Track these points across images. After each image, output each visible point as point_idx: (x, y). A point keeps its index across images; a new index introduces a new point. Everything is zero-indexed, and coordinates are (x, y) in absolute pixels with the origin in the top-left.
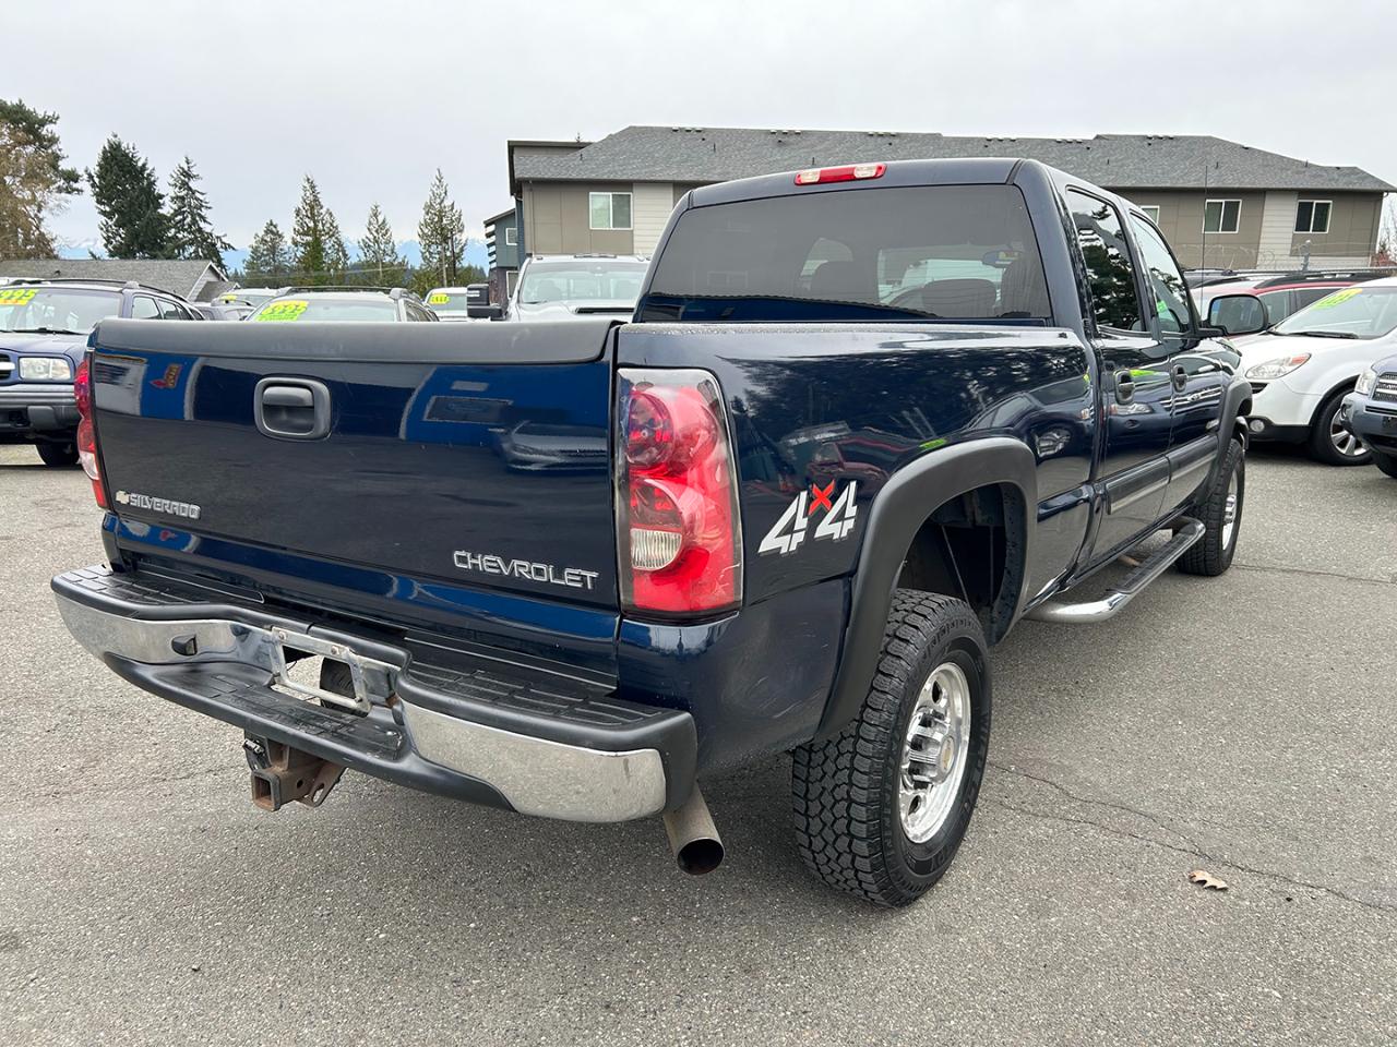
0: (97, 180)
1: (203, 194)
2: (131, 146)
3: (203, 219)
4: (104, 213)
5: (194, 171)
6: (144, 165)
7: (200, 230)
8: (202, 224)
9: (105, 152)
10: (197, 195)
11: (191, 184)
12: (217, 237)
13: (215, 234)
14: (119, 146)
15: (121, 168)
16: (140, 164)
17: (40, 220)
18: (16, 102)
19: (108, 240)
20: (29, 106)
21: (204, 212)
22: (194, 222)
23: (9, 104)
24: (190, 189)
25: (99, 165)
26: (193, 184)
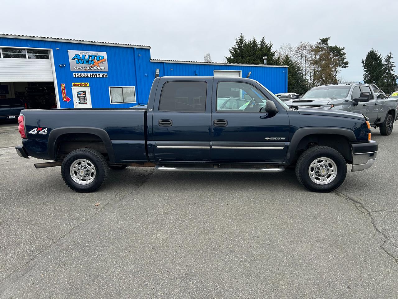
+--
Required work
Copy out all the lines above word for word, but leave out the pictures.

Solution for this exercise
Track these points across images. After each image, output each visible point as point_idx: (x, y). A point keeps its index across images; a new index introduces a new point. Everything is zero-indexed, and coordinates are (x, y) in absolute pixels with the origin in the top-left.
0: (97, 180)
1: (203, 194)
2: (131, 146)
3: (203, 219)
4: (104, 213)
5: (194, 171)
6: (144, 165)
7: (200, 230)
8: (202, 224)
9: (105, 152)
10: (197, 195)
11: (191, 184)
12: (217, 237)
13: (215, 234)
14: (119, 146)
15: (121, 168)
16: (140, 164)
17: (40, 220)
18: (16, 102)
19: (108, 240)
20: (29, 106)
21: (204, 212)
22: (194, 222)
23: (9, 104)
24: (190, 189)
25: (99, 165)
26: (193, 184)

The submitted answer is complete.